**TEXT SECTION:**
- Opening Delimiter -

The undersigned hereby constitutes and appoints Michael Ellis and Sergey Milyukov, signing singly, as the undersigned’s true and lawful attorney-in-fact to:

 

(1)execute for and on behalf of the undersigned, in the undersigned’s capacity as an executive officer and/or director of Rumble Inc. (the “Company”), a Form ID, Forms 3, 4, 5, 13D, and 13G, as applicable, and any other documents necessary to facilitate the filing of reports in accordance with Section 16(a) of the Securities Exchange Act of 1934 and the rules thereunder;

 

(2)do and perform any and all acts for and on behalf of the undersigned which may be necessary or desirable to complete and execute any such Form ID, Forms 3, 4, 5, 13D and 13G, as applicable, complete and execute any amendment or amendments thereto, and timely file such form with the United States Securities and Exchange Commission and any stock exchange or similar authority; and

 

(3)take any other action of any type whatsoever in connection with the foregoing which, in the opinion of such attorney-in-fact, may be of benefit to, in the best interest of, or legally required by, the undersigned, it being understood that the documents executed by such attorney-in-fact on behalf of the undersigned pursuant to this Power of Attorney shall be in such form and shall contain such terms and conditions as such attorney-in-fact may approve in such attorney-in-fact’s discretion.

- Closing Delimiter -

**DATA EXTRACTS:**
- Opening Delimiter -

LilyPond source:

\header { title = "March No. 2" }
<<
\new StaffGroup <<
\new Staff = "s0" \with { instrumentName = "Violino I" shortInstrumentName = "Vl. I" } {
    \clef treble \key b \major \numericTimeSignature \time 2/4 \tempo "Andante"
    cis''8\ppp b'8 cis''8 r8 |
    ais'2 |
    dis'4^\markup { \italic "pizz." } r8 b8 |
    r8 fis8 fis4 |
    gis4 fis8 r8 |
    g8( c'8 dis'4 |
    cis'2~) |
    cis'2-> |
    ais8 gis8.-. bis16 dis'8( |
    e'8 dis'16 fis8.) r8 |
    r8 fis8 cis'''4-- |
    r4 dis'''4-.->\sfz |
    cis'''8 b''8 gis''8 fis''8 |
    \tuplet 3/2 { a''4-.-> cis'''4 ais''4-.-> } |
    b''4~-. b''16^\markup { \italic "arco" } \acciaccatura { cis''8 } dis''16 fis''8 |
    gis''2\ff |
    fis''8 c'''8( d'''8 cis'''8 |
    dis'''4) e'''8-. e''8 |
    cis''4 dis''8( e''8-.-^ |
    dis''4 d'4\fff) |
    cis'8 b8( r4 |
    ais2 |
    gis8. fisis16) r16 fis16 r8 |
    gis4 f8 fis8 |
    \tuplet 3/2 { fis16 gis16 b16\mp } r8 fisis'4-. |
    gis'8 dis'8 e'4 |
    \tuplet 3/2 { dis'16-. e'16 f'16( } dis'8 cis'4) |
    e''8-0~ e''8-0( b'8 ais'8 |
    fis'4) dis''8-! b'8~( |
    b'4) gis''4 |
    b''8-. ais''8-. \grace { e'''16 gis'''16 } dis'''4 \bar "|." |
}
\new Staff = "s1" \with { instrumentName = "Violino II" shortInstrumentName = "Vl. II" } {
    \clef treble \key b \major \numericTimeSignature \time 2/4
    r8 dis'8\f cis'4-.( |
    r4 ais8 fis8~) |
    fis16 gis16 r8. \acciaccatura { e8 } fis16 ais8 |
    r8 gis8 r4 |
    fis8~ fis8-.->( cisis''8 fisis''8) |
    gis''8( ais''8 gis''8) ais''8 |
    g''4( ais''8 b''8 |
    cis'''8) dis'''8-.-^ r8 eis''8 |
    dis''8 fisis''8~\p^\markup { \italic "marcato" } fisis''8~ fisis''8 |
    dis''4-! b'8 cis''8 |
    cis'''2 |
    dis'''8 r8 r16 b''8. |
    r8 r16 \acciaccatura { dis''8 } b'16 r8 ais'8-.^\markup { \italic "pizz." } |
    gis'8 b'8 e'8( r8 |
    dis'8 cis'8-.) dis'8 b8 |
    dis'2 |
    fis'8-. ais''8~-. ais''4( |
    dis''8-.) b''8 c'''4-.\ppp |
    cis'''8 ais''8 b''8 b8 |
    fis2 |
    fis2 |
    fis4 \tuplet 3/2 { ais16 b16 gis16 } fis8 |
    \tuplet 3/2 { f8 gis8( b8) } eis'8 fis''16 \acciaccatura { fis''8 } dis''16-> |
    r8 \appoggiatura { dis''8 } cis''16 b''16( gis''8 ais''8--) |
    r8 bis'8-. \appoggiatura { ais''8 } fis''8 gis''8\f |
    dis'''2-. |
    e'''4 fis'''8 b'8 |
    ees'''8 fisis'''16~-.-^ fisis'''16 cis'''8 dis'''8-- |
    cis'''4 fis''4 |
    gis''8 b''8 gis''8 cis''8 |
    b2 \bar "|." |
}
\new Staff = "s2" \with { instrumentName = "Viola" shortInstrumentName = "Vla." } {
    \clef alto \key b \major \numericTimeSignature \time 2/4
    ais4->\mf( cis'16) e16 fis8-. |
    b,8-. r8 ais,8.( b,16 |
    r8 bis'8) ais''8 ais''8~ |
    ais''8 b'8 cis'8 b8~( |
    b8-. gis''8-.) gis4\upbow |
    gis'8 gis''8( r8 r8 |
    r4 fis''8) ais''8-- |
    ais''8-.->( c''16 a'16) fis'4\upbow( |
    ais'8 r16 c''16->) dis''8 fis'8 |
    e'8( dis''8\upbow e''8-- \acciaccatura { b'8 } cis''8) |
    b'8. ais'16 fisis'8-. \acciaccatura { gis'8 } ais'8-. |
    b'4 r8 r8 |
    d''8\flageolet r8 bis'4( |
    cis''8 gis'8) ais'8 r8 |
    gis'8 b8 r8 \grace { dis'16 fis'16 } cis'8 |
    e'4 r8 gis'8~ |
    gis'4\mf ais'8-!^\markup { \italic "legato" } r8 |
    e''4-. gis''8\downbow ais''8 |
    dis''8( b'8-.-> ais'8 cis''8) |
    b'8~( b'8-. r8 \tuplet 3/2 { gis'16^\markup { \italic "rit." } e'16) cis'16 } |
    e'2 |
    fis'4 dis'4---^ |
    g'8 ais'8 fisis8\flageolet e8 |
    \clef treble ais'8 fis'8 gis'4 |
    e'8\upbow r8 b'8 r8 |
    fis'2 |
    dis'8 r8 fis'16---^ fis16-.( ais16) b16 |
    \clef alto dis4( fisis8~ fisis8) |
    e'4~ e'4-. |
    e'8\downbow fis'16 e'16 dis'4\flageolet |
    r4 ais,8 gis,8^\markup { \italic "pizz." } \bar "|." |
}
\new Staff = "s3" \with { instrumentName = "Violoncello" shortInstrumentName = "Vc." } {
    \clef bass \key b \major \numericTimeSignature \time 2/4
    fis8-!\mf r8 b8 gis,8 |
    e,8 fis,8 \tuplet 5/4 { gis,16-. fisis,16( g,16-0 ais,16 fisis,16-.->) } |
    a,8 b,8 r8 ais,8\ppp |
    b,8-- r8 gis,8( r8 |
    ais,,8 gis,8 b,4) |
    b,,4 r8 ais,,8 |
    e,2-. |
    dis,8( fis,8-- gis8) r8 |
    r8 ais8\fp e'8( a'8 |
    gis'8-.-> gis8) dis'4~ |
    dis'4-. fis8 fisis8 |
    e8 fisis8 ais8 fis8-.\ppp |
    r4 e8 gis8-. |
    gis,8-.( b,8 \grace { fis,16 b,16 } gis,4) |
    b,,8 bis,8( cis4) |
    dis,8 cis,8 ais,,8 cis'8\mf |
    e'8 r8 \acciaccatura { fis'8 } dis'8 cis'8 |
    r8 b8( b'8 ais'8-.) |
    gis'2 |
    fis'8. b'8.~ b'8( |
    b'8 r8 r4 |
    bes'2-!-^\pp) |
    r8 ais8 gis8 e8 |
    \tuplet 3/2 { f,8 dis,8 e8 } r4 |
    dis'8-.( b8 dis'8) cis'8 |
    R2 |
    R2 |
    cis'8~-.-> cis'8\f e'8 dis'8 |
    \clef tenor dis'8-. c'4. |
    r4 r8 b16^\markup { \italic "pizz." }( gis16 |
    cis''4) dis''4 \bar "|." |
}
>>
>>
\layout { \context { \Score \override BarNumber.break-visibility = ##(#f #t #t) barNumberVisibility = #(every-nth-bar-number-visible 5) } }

- Closing Delimiter -

**PROBLEM TO SOLVE:** Continue the power of attorney text after its third numbered clause, keeping the same legal wording and style.

**RESPONSE BELOW:**
 

The undersigned hereby grants to each such attorney-in-fact full power and authority to do and perform any and every act and thing whatsoever requisite, necessary, or proper to be done in the exercise of any of the rights and powers herein granted, as fully to all intents and purposes as the undersigned might or could do if personally present, with full power of substitution or revocation, hereby ratifying and confirming all that such attorney-in-fact, or such attorney-in-fact’s substitute or substitutes, shall lawfully do or cause to be done by virtue of this power of attorney and the rights and powers herein granted. The undersigned acknowledges that the foregoing attorneys-in-fact, in serving in such capacity at the request of the undersigned, are not assuming, nor is the Company assuming, any of the undersigned’s responsibilities to comply with Section 16 of the Securities Exchange Act of 1934.

 

This Power of Attorney shall remain in full force and effect until the undersigned is no longer required to file Form ID, Forms 3, 4, 5, 13D and 13G, as applicable, with respect to the undersigned’s holdings of and transactions in securities issued by the Company, unless earlier revoked by the undersigned in a signed writing delivered to the foregoing attorneys-in-fact.

 

[SIGNATURE PAGE FOLLOWS]

 

 

 

IN WITNESS WHEREOF, the undersigned has caused this Power of Attorney to be executed as of this 16th day of September, 2022.